After reviewing the management reforms Tangherlini and Miller had put in place over the past week, the new administrator said one of the key areas he will deal with is fixing GSA’s performance appraisal system. “We also need to look at the way we structure ourselves,” he added, noting that previously autonomous regional finance officials were now reporting directly to GSA’s chief financial officer. “The ability of senior-level people to have visibility straight down to spending at lower levels is key,” he said.
Miller told the panel the atmosphere for whistleblowers is much improved since the scandal broke on April 2 and his office now is busy after hearing from multiple employees, some using the agency hot line. For years, employees working under regional commissioner Neely felt they would be “squashed like a bug” if they objected to some of his expenditures, Miller said.

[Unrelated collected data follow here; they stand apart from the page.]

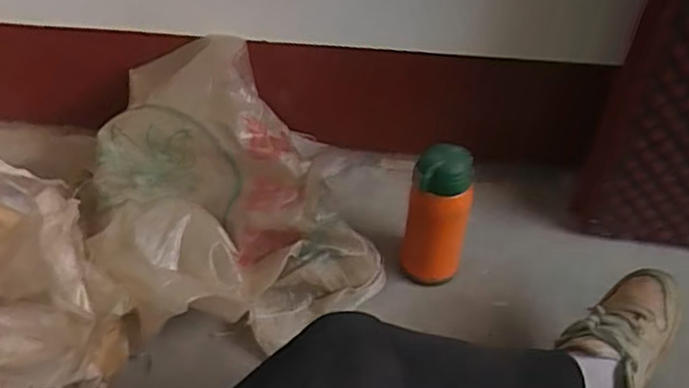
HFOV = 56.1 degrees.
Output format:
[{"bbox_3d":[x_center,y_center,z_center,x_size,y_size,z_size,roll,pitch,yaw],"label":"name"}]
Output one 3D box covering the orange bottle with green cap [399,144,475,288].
[{"bbox_3d":[0.122,0.033,0.861,0.079,0.221,0.069,9,45,8],"label":"orange bottle with green cap"}]

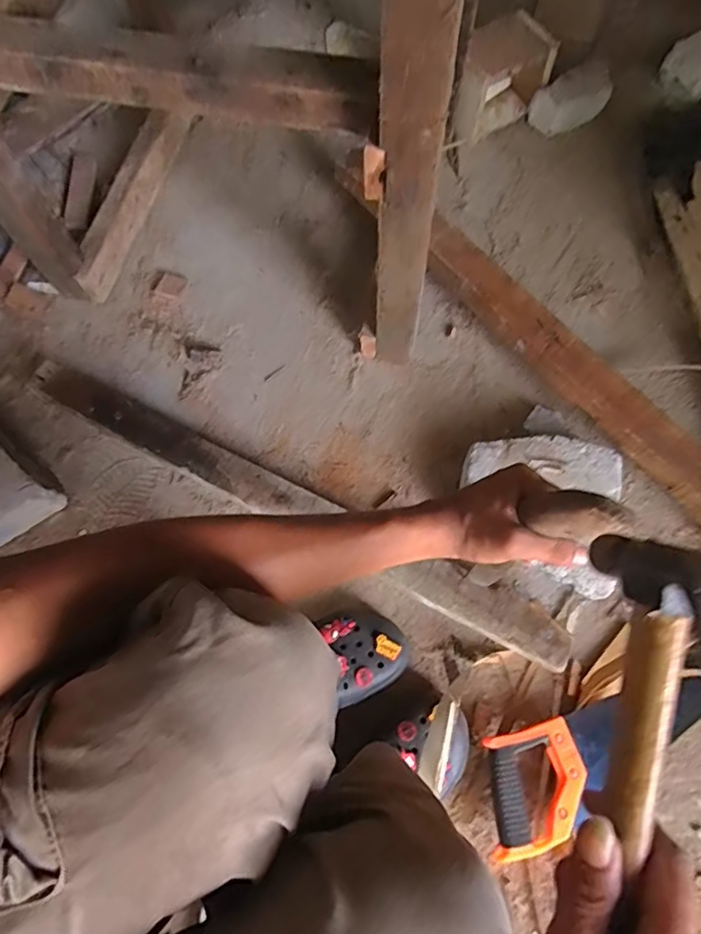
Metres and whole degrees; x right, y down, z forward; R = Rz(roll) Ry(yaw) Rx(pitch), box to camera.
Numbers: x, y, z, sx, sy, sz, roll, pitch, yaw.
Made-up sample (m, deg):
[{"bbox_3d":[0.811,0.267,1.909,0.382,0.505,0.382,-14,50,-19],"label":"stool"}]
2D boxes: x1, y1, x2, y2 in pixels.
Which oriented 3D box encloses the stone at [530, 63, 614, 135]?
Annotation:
[{"bbox_3d":[0.390,-0.646,0.969,0.133,0.071,0.060,-15,71,-4],"label":"stone"}]

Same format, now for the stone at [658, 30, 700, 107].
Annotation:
[{"bbox_3d":[0.615,-0.721,0.986,0.080,0.067,0.094,5,71,3],"label":"stone"}]

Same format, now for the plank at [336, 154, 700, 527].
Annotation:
[{"bbox_3d":[0.312,-0.131,0.755,0.081,0.050,0.931,-39,74,-11],"label":"plank"}]

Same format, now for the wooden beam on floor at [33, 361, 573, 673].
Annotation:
[{"bbox_3d":[-0.081,0.046,0.743,0.791,0.055,0.078,27,73,11],"label":"wooden beam on floor"}]

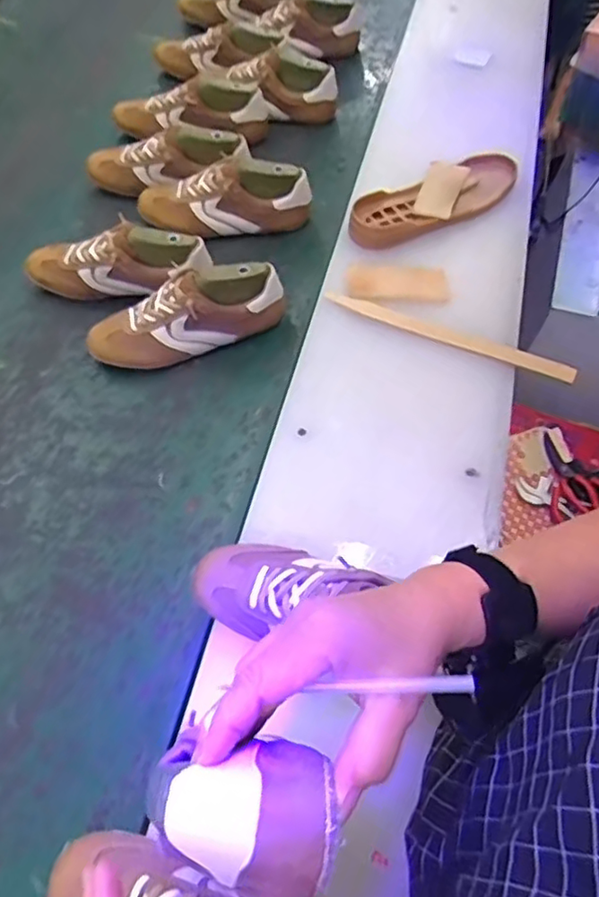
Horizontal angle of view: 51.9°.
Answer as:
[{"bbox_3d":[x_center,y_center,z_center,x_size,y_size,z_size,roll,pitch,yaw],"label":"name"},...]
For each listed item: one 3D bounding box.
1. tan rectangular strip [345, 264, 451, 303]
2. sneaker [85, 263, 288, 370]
[{"bbox_3d":[0.124,-0.210,0.776,0.130,0.005,0.051,4,71,-5],"label":"tan rectangular strip"},{"bbox_3d":[-0.144,-0.174,0.781,0.252,0.089,0.088,-22,61,-12],"label":"sneaker"}]

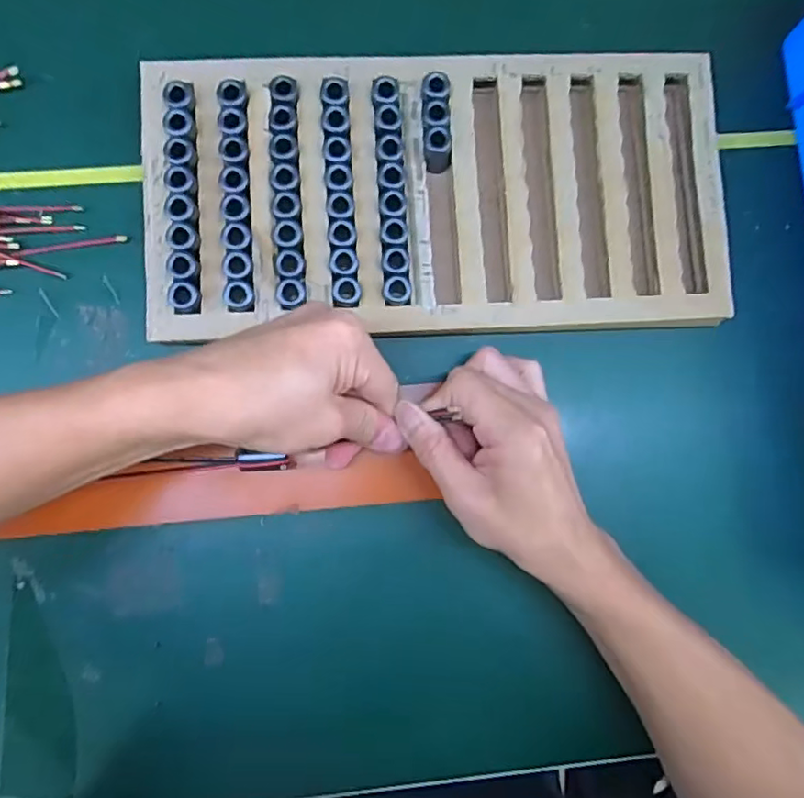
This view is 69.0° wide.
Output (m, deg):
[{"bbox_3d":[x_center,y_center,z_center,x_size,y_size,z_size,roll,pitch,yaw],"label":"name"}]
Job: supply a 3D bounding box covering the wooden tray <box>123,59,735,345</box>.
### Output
[{"bbox_3d":[0.022,-0.126,0.369,0.351,0.032,0.170,-2,86,-4],"label":"wooden tray"}]

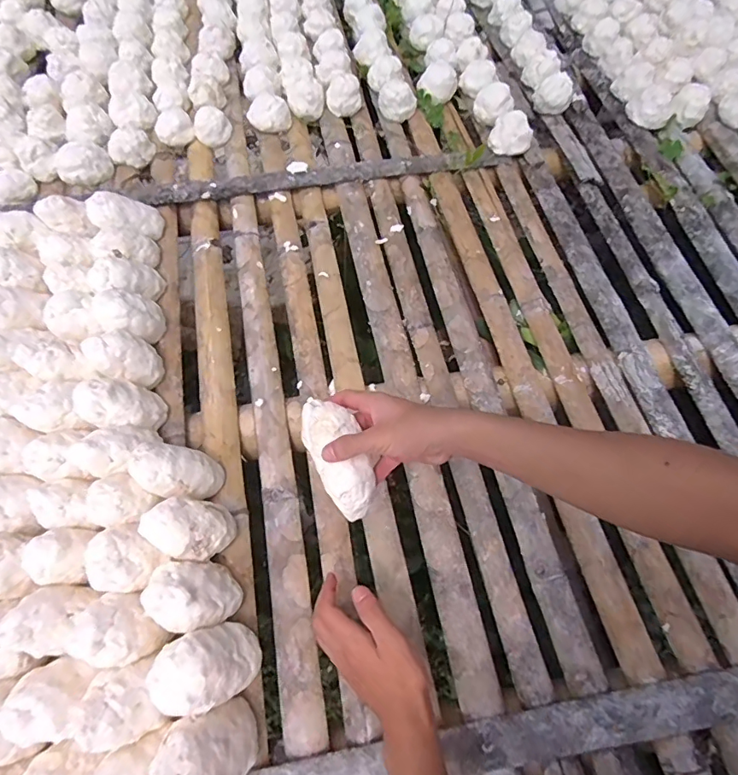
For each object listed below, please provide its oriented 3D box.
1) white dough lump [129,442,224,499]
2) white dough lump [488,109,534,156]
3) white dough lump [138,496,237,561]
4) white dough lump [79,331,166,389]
[{"bbox_3d":[-0.241,0.109,0.615,0.088,0.101,0.065,-4,61,0],"label":"white dough lump"},{"bbox_3d":[0.263,-0.468,0.890,0.075,0.052,0.062,14,63,10],"label":"white dough lump"},{"bbox_3d":[-0.211,0.170,0.582,0.080,0.098,0.070,19,64,12],"label":"white dough lump"},{"bbox_3d":[-0.342,-0.042,0.678,0.078,0.078,0.074,32,67,18],"label":"white dough lump"}]

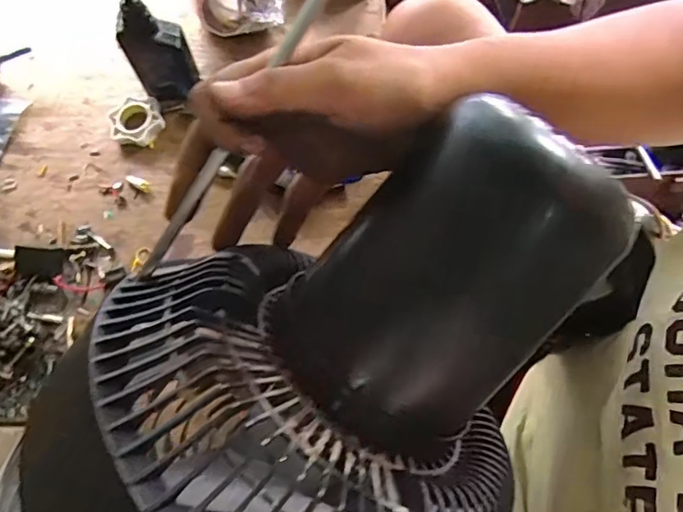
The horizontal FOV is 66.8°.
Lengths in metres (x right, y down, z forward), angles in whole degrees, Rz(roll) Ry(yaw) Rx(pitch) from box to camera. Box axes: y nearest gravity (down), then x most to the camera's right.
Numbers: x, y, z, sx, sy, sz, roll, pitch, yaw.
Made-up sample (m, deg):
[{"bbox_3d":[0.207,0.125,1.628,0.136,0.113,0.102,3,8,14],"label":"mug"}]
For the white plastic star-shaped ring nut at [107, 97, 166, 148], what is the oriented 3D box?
[{"bbox_3d":[-0.208,-0.135,0.526,0.053,0.019,0.050,-21,69,-7],"label":"white plastic star-shaped ring nut"}]

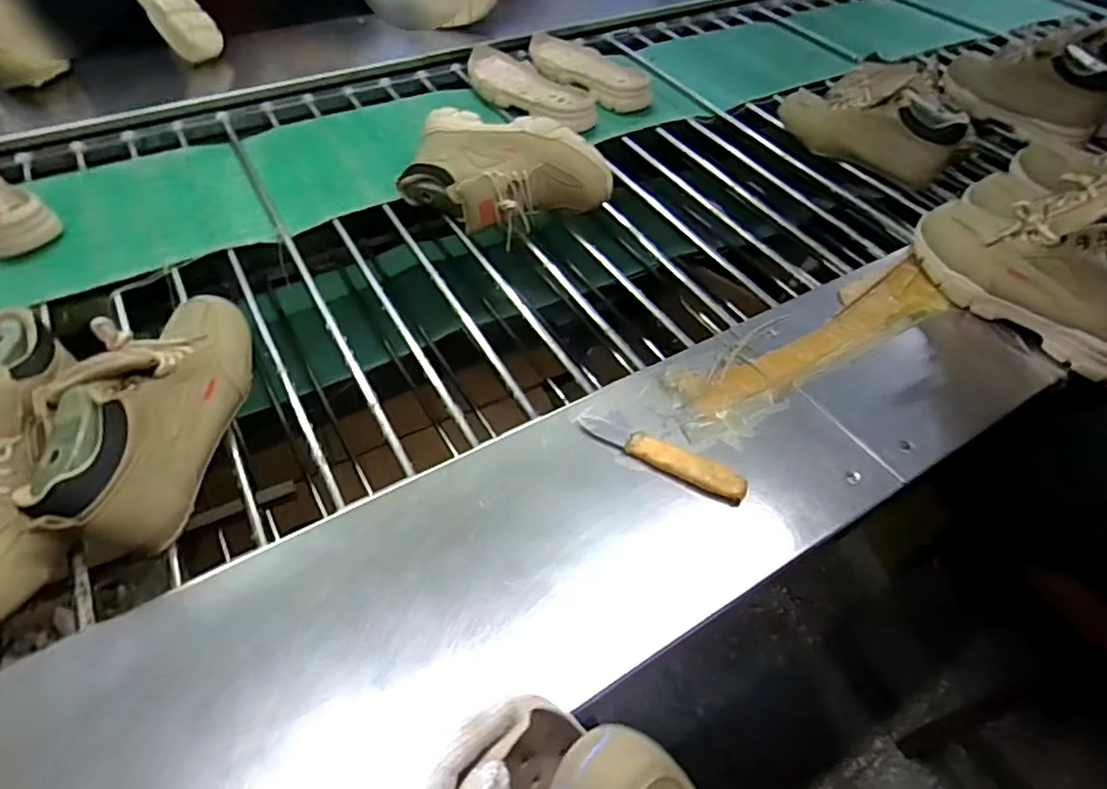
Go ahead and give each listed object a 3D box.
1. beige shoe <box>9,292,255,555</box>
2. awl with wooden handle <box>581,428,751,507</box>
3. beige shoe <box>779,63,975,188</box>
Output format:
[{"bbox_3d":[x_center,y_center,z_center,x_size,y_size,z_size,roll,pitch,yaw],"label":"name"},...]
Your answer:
[{"bbox_3d":[-0.357,0.000,0.550,0.108,0.092,0.274,5,51,1],"label":"beige shoe"},{"bbox_3d":[0.101,0.057,0.562,0.150,0.016,0.027,25,54,15],"label":"awl with wooden handle"},{"bbox_3d":[0.481,-0.425,0.935,0.091,0.123,0.260,-24,57,-21],"label":"beige shoe"}]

The IG office is still pursuing details about a GSA conference for more than 100 interns held in Palm Springs, Calif., that “focused on a Jeep tour,” he added.
Both Miller and Tangherlini agreed GSA’s regional units had “a somewhat awkward relationship” with the central office, a situation made worse in 2009 when acting GSA Admininstrator Paul Prouty demoted the status of regional administrators to GS-15, which gave more power to regional commissioners such as Neely.
Durbin also asked the acting GSA chief for his view on the multiple proposals from the White House, other senators and the House on new mechanisms for accelerating the sale of unneeded federal properties.
Tangherlini said his understanding was that GSA supports the proposal from the Office of Management and Budget to create a civilian property board to package properties for approval by Congress. “But we need to make sure the process is thorough and thoughtful,” he said, “so that we’re not just selling to make money to cut the deficit, but to see to the long-terms needs of the federal government.”